Женщина вздрогнула на ходу, оглянулась на Петины сияющие глаза и, неуверенно улыбнувшись, затрясла головой.
– Ну и черт с тобой! – не прерывая улыбки, сказал Петя и тут же встал, отряхивая рукой брюки. – Ба! Ба! Ба! Друзья приехали! Очнитесь, сучки, эй!
У подвальчика притормозил милицейский «воронок», очередь заволновалась, выстраиваясь и сдавая назад, милиционеры вылезли из машины, один пошел к черному ходу магазина, а двое других стали натягивать по деревьям веревку с красными тряпочками. «Как на волков», – подумал Мухомор, вздохнул и пошел искать свою очередь.
Китаец смотрит на часы. До встречи еще почти сорок минут, сейчас самое время погулять, поплутать. Вряд ли его и впрямь «ведут», но мало ли что, – может, кто из оперативников в штатском приметил, как он анашу смолил, и теперь идет себе следом, неразличимый в толпе. На таких случайностях и сгорают. А на «гонца», с которым Китаец должен встретиться, милицию выводить нельзя, слишком много народа вокруг него повязано.
Китаец быстро и цепко оглядывается. Да, много вокруг крепких, с короткой стрижкой парней, рядом мединститут, напротив – через площадь, – общежитие педагогического, место бойкое, и черт его знает… Он стоит у бордюра, сквозь очки внимательно поглядывая на текущую мимо толпу. Переждав поток машин, быстро перебегает проезжую часть улицы и идет по площади, перебирая в памяти увиденные мужские лица. Круглолицый, крепкий, шрам на верхней губе, нос вздернутый?.. Или тот – рыжий? Но вряд ли – слишком заметен. Или этот высокий, в синей «ветровке»? Нет, слишком стар для «опера». Голова у Китайца сейчас работает четко и быстро. Он не хочет попадаться, особенно сегодня, с промедолом в кейсе. Раза два он, как говорится, «залетел» на фарцовке, с барахлом, но то ерунда… Он пересекает площадь. Подходит автобус и, подождав, пока все сядут, Китаец прыгает на подножку последним. Стоит, схватившись за поручень, и опять вглядывается в лица. Этот, скуластый? Нет, он с девушкой. Темноволосый, нос длинный, на лице следы от угрей, лицо какое-то брезгливое? Нет, хиловат. Вот тот, коротыш с борцовской шеей?

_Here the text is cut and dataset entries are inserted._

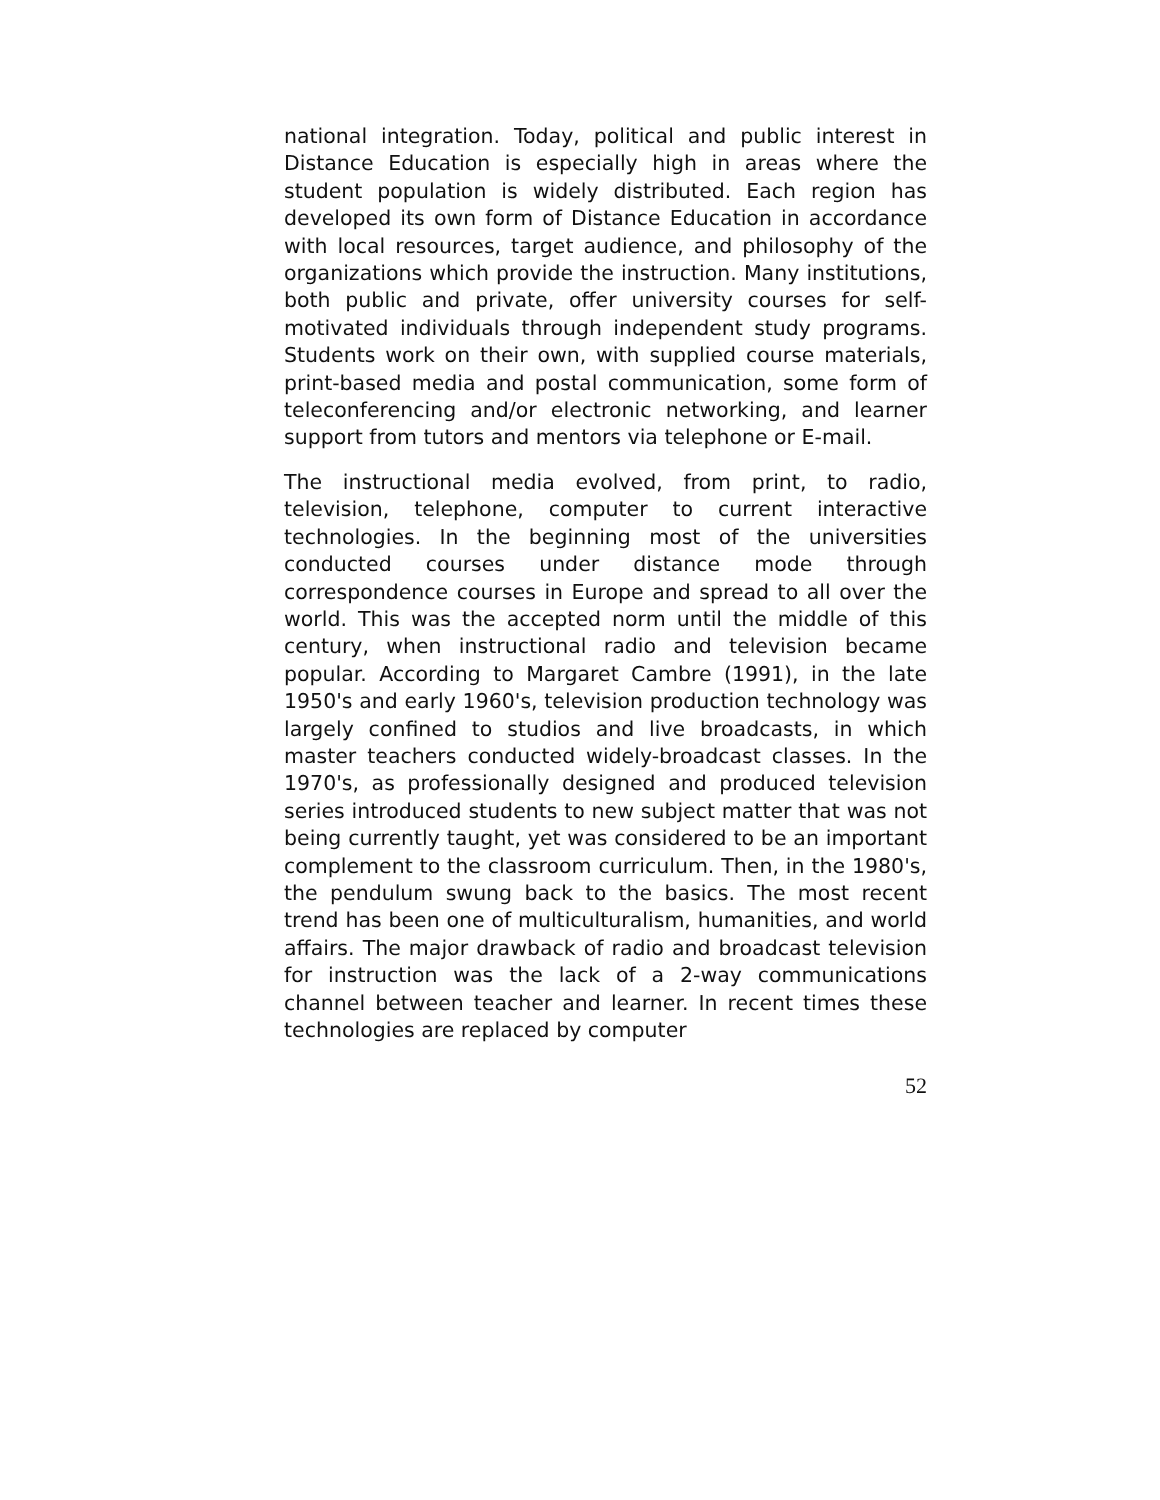national integration. Today, political and public interest in Distance Education is especially high in areas where the student population is widely distributed. Each region has developed its own form of Distance Education in accordance with local resources, target audience, and philosophy of the organizations which provide the instruction. Many institutions, both public and private, offer university courses for self-motivated individuals through independent study programs. Students work on their own, with supplied course materials, print-based media and postal communication, some form of teleconferencing and/or electronic networking, and learner support from tutors and mentors via telephone or E-mail.
The instructional media evolved, from print, to radio, television, telephone, computer to current interactive technologies. In the beginning most of the universities conducted courses under distance mode through correspondence courses in Europe and spread to all over the world. This was the accepted norm until the middle of this century, when instructional radio and television became popular. According to Margaret Cambre (1991), in the late 1950's and early 1960's, television production technology was largely confined to studios and live broadcasts, in which master teachers conducted widely-broadcast classes. In the 1970's, as professionally designed and produced television series introduced students to new subject matter that was not being currently taught, yet was considered to be an important complement to the classroom curriculum. Then, in the 1980's, the pendulum swung back to the basics. The most recent trend has been one of multiculturalism, humanities, and world affairs. The major drawback of radio and broadcast television for instruction was the lack of a 2-way communications channel between teacher and learner. In recent times these technologies are replaced by computer
52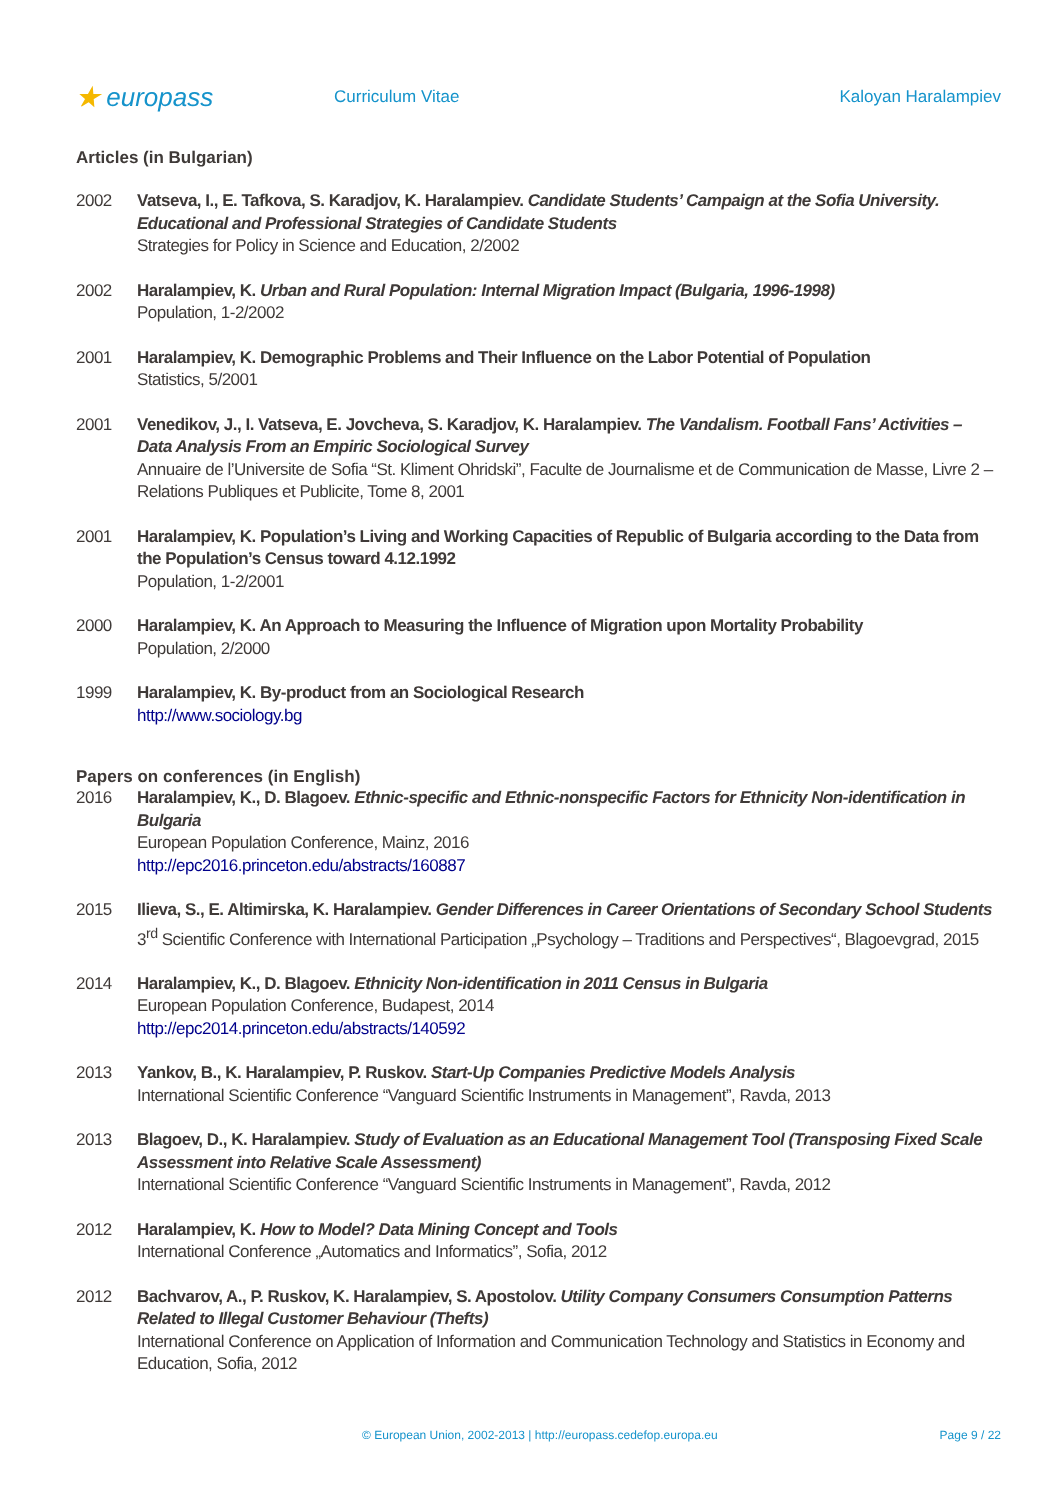★ europass
Curriculum Vitae Kaloyan Haralampiev
Articles (in Bulgarian)
2002 Vatseva, I., E. Tafkova, S. Karadjov, K. Haralampiev. Candidate Students’ Campaign at the Sofia University. Educational and Professional Strategies of Candidate Students
Strategies for Policy in Science and Education, 2/2002
2002 Haralampiev, K. Urban and Rural Population: Internal Migration Impact (Bulgaria, 1996-1998)
Population, 1-2/2002
2001 Haralampiev, K. Demographic Problems and Their Influence on the Labor Potential of Population
Statistics, 5/2001
2001 Venedikov, J., I. Vatseva, E. Jovcheva, S. Karadjov, K. Haralampiev. The Vandalism. Football Fans’ Activities – Data Analysis From an Empiric Sociological Survey
Annuaire de l’Universite de Sofia “St. Kliment Ohridski”, Faculte de Journalisme et de Communication de Masse, Livre 2 – Relations Publiques et Publicite, Tome 8, 2001
2001 Haralampiev, K. Population’s Living and Working Capacities of Republic of Bulgaria according to the Data from the Population’s Census toward 4.12.1992
Population, 1-2/2001
2000 Haralampiev, K. An Approach to Measuring the Influence of Migration upon Mortality Probability
Population, 2/2000
1999 Haralampiev, K. By-product from an Sociological Research
http://www.sociology.bg
Papers on conferences (in English)
2016 Haralampiev, K., D. Blagoev. Ethnic-specific and Ethnic-nonspecific Factors for Ethnicity Non-identification in Bulgaria
European Population Conference, Mainz, 2016
http://epc2016.princeton.edu/abstracts/160887
2015 Ilieva, S., E. Altimirska, K. Haralampiev. Gender Differences in Career Orientations of Secondary School Students
3<sup>rd</sup> Scientific Conference with International Participation „Psychology – Traditions and Perspectives“, Blagoevgrad, 2015
2014 Haralampiev, K., D. Blagoev. Ethnicity Non-identification in 2011 Census in Bulgaria
European Population Conference, Budapest, 2014
http://epc2014.princeton.edu/abstracts/140592
2013 Yankov, B., K. Haralampiev, P. Ruskov. Start-Up Companies Predictive Models Analysis
International Scientific Conference “Vanguard Scientific Instruments in Management”, Ravda, 2013
2013 Blagoev, D., K. Haralampiev. Study of Evaluation as an Educational Management Tool (Transposing Fixed Scale Assessment into Relative Scale Assessment)
International Scientific Conference “Vanguard Scientific Instruments in Management”, Ravda, 2012
2012 Haralampiev, K. How to Model? Data Mining Concept and Tools
International Conference „Automatics and Informatics”, Sofia, 2012
2012 Bachvarov, A., P. Ruskov, K. Haralampiev, S. Apostolov. Utility Company Consumers Consumption Patterns Related to Illegal Customer Behaviour (Thefts)
International Conference on Application of Information and Communication Technology and Statistics in Economy and Education, Sofia, 2012
© European Union, 2002-2013 | http://europass.cedefop.europa.eu
Page 9 / 22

На остановке у «Дома одежды» он выходит и, оглядев перекресток, – нет ли милицейской фуражки, перебегает улицу на красный свет. Теперь – вниз, к бульвару, между домами. За угол – и постоять, посмотреть… Старик в пиджаке с орденскими планками, пожилая женщина с авоськой, парень в джинсовом комбинезоне, мужчина в светлой рубахе с засученными рукавами… И опять – мимо домов, резко в сторону, мимо мусорных баков, по тропинке, набитой в глинистом скате, к пятиэтажному дому под высокими тополями. Вдоль дома, за угол…
Тут детская площадка, возятся в песочнице ребятишки, старушки сидят на лавочках. Китаец ждет, разминая папиросу и зорко вглядываясь в скат улицы, обрезанный углом дома. Старушка… Две девушки… Какой-то бич… Никого. Перестраховался…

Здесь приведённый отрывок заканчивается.